5 words your training programs must include now

If you’re not teaching your employees and their managers this wrinkle in federal law (and some employers clearly aren’t), you’re inviting legal trouble. 

The law in question? The ADA.

The wrinkle? That it applies to customers as much as it applies to employees.

Surely, you’re covering the employee-side of the ADA at length with your managers. But it’s easy for the customer-specific provisions to get overlooked — and they apply not just to your managers, but also to their subordinates.

Thankfully, there’s a great phrase that can simplify what your workers’ responsibilities are under the law when it comes to customers: “Try to accommodate disabled customers” … period.

Bakery gets cooked for kicking out service dog

This issue was recently brought to light — in a bad way — when an employee at Dick’s Bakery in Berea, OH, told a blind patron she had to take her service dog outside.

The incident created a firestorm of criticism — and lost business, no doubt — for the bakery.
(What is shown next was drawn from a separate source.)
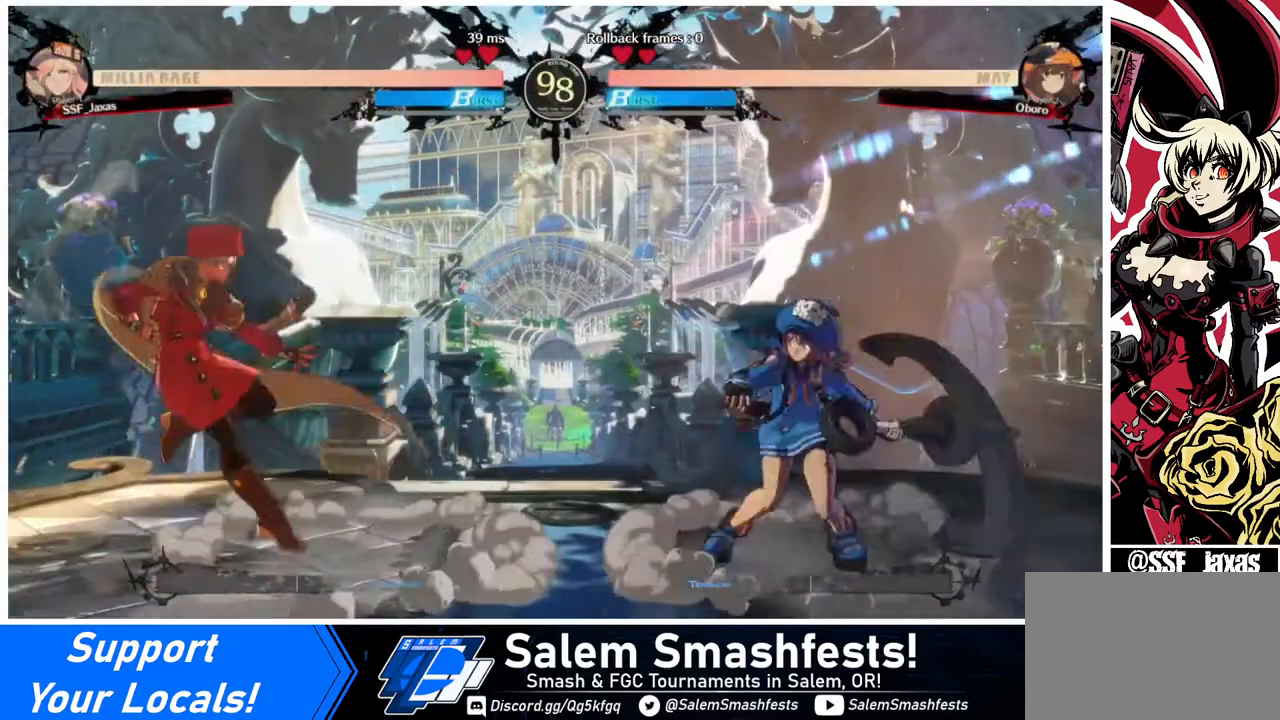
{"buttons": ["DPAD_LEFT"], "events": [[80, "DPAD_RIGHT", "down"], [160, "DPAD_RIGHT", "up"], [200, "DPAD_RIGHT", "down"], [280, "DPAD_DOWN", "down"], [280, "DPAD_RIGHT", "up"], [320, "DPAD_LEFT", "down"], [320, "SQUARE", "down"], [320, "TRIANGLE", "down"], [360, "DPAD_DOWN", "up"], [400, "SQUARE", "up"], [400, "TRIANGLE", "up"]]}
Thankfully, for the business, it appears the incident won’t result in a lawsuit — as the patron appears to have accepted its apology graciously.

Nevertheless, the incident has created a teaching moment.

What the law requires

Title III of the ADA “prohibits discrimination on the basis of disability in activities of places of public accommodations.”

“Places of public accommodations,” are those that, generally, are open to the public and fall into one of 12 categories:

  • Places of lodging
  • Establishments serving food or drink
  • Places of exhibition or entertainment
  • Places of public gathering
  • Sales or rental establishments
  • Service establishments
  • Public transportation terminals, depots or stations
  • Places of public display or collection
  • Places of recreation
  • Places of education
  • Social service center establishments, and
  • Places of exercise or recreation.

If you fall under one of those categories, you’ve got to try to accommodate disabled individuals when they visit your establishment.

Title III specifically says that accommodations must be made for service dogs that are trained to do work or perform tasks for disabled individuals.

Sure, there are myriad other rules and regulations as to what is and isn’t required of these establishments. But our guess is you’ll be fine as long your employees do everything possible to try to accommodate disabled customers.

That message just needs to permeate through upper management all the way down to your front-line employees.

Unfortunately, that wasn’t what was happening at Dick’s Bakery — despite the employee responsible for asking the service dog to leave having been on the job for 50 years.